A documentary about bullying that children can't see? No wonder Weinstein's lost his cool
A movie about bullying, from a producer sometimes accused of bullying, has ignited the debate about how film-makers are bullied into censoring work that may upset America's "family values" lobby.
At issue is a restrictive "R"rating recently given to Bully, a documentary released this month. It means children under the age of 17 will be unable to watch the film, which follows five bullied teenagers, unless a parent or guardian is present.
The decision has outraged backers of the film, produced by Harvey Weinstein, the independent mogul behind The Artist. They had hoped to screen it in schools, where teachers might use it to kick-start conversation about an issue which is highly topical, following a string of widely-reported adolescent suicides.
Mr Weinstein has already threatened to withdraw his company from the Motion Picture Association of America's (MPAA) ratings system in protest. He recently told the Hollywood Reporter, "kids need to be able to see this film on their own, not with parents, because that's the only way to truly make a change".
On Wednesday, Katy Butler, a 17-year-old victim of bullying, delivered a petition calling for the rating to be reconsidered to MPAA's headquarters in Los Angeles. It carried almost a quarter of a million signatures. "This film could save lives," she said. For now the agency is standing firm, saying Bully cannot be given a more liberal classification because of a scene in which teenagers repeatedly swear. Any film which contains more than one "sexually-derived" swear word is rated "R".
A spokesman said it would only reconsider if bad language was removed. But director Lee Hirsch told the Associated Press that such a move would amount to censorship. "To cut around it or bleep it out, it really absolutely does lessen the impact and takes away from what the honest moment was," he said. "I feel a responsibility as a film-maker, as the person entrusted to tell stories, to not water them down."
It is not the first time that America's famously-prurient ratings agency has been at odds with Mr Weinstein. Only last year, a similar controversy erupted over The King's Speech, rated "R"because of repeated use of the word "fuck."
Other nations, which are perhaps less beholden to the "family values"lobby, are not nearly so careful. In Britain, censors gave The King's Speech a 12 rating. In Canada, censors yesterday announced that Bully deserved a PG.
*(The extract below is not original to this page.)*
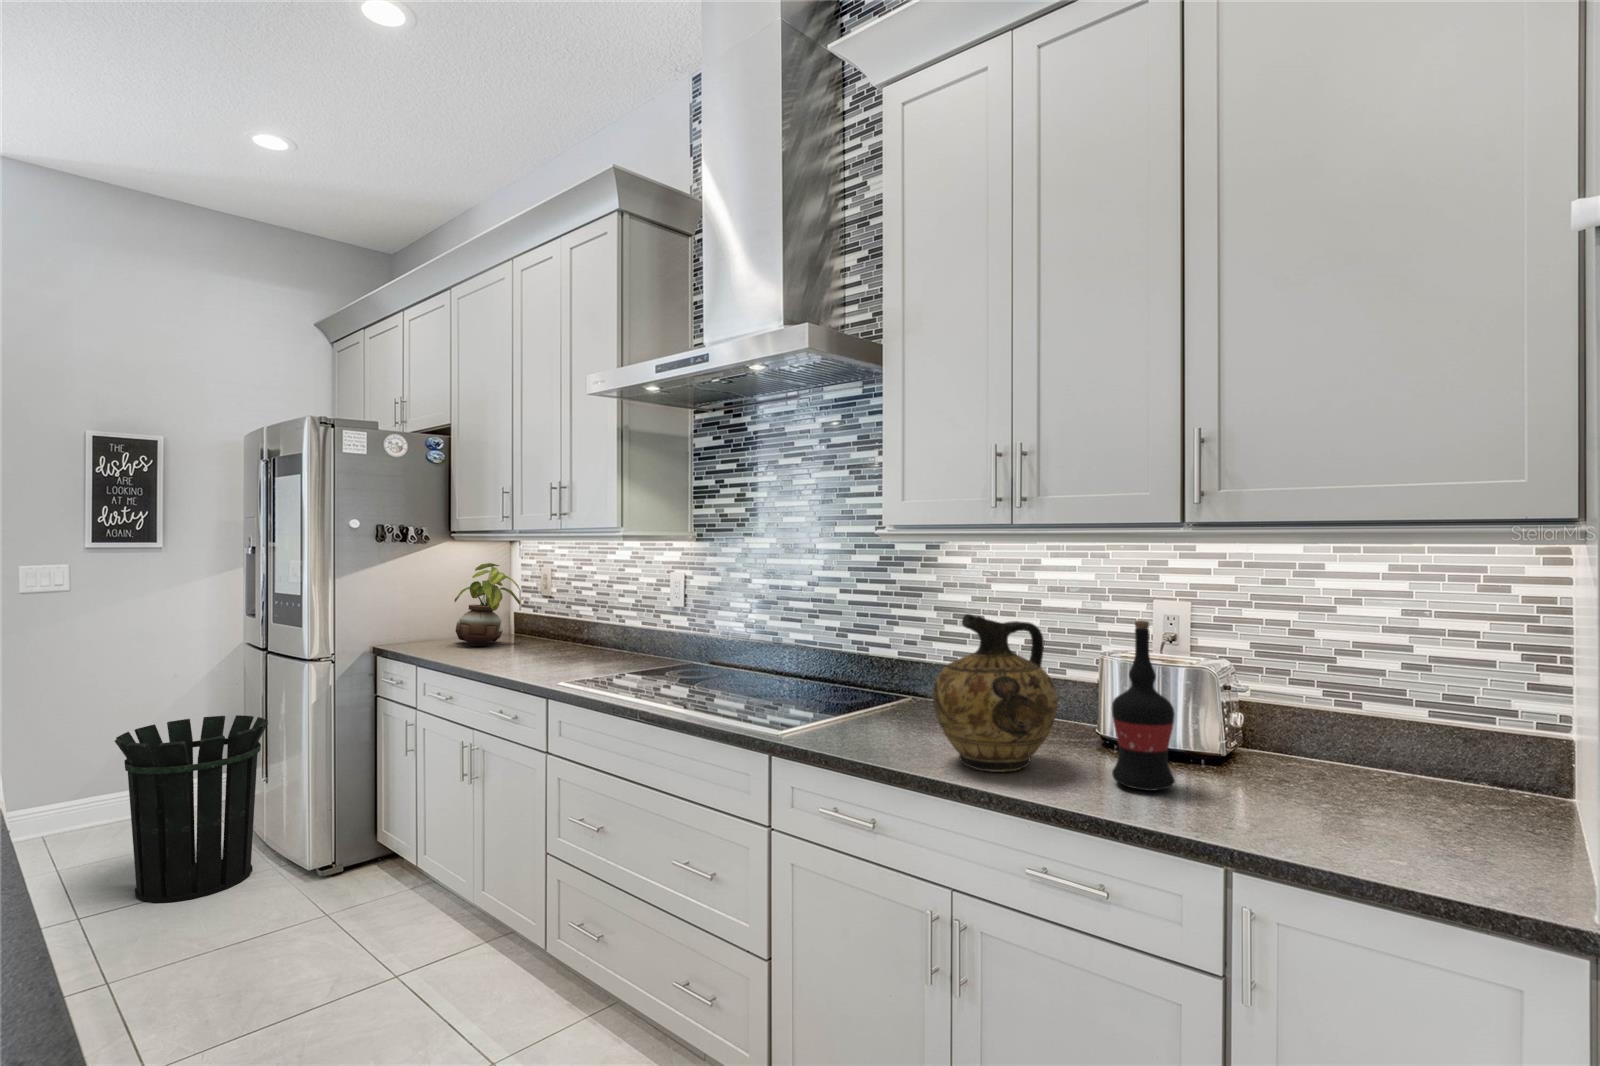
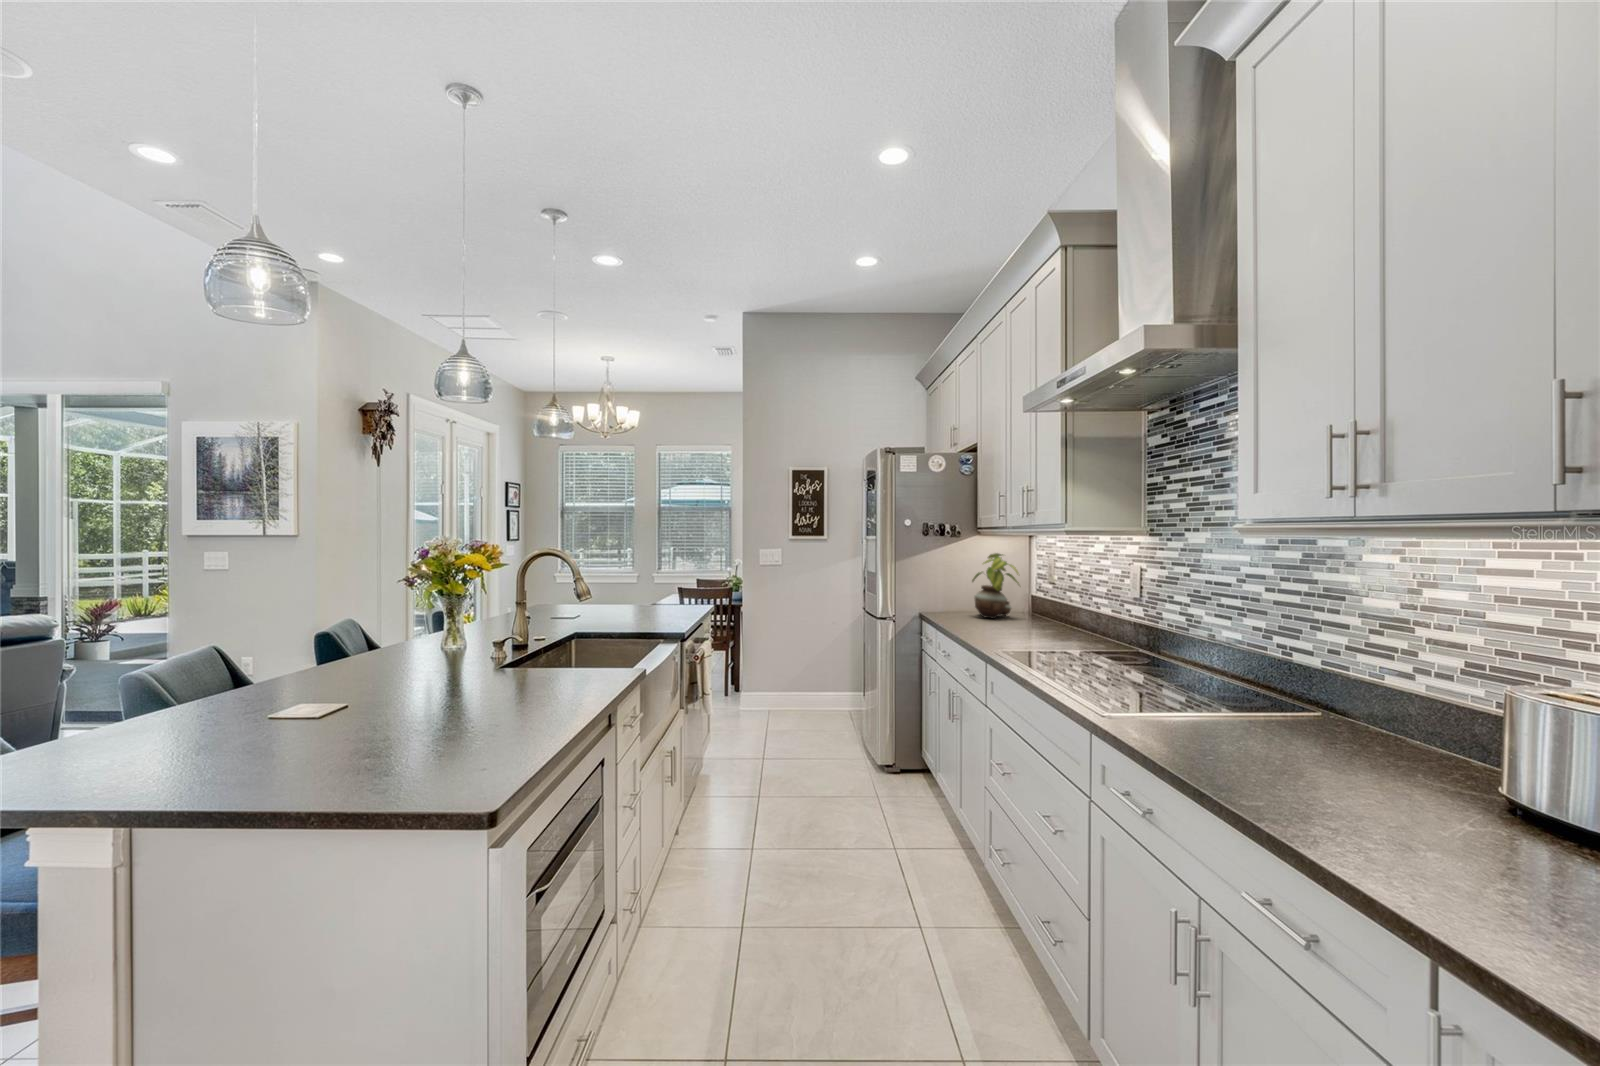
ceramic jug: present [933,614,1058,772] -> none [1217,616,1385,799]
wine bottle: present [1112,620,1175,791] -> none [1423,641,1529,869]
waste bin: present [115,715,268,903] -> none [788,648,866,760]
Cynics have meanwhile observed that Mr Weinstein makes a strange anti-bullying advocate. He boasts a legendary temper – Meryl Streep recently called him "The Punisher"– and was famously accused by biographer Peter Biskind of manhandling New York Observer editor Andrew Goldman during a confrontation at a cocktail party.
During that incident, which occurred in 2000 and has since entered Hollywood lore, Mr Biskind claims that Mr Weinstein put Mr Goldman "in a headlock and dragged him out the doors on to the street." The duo weren't separated until frantic publicists appeared.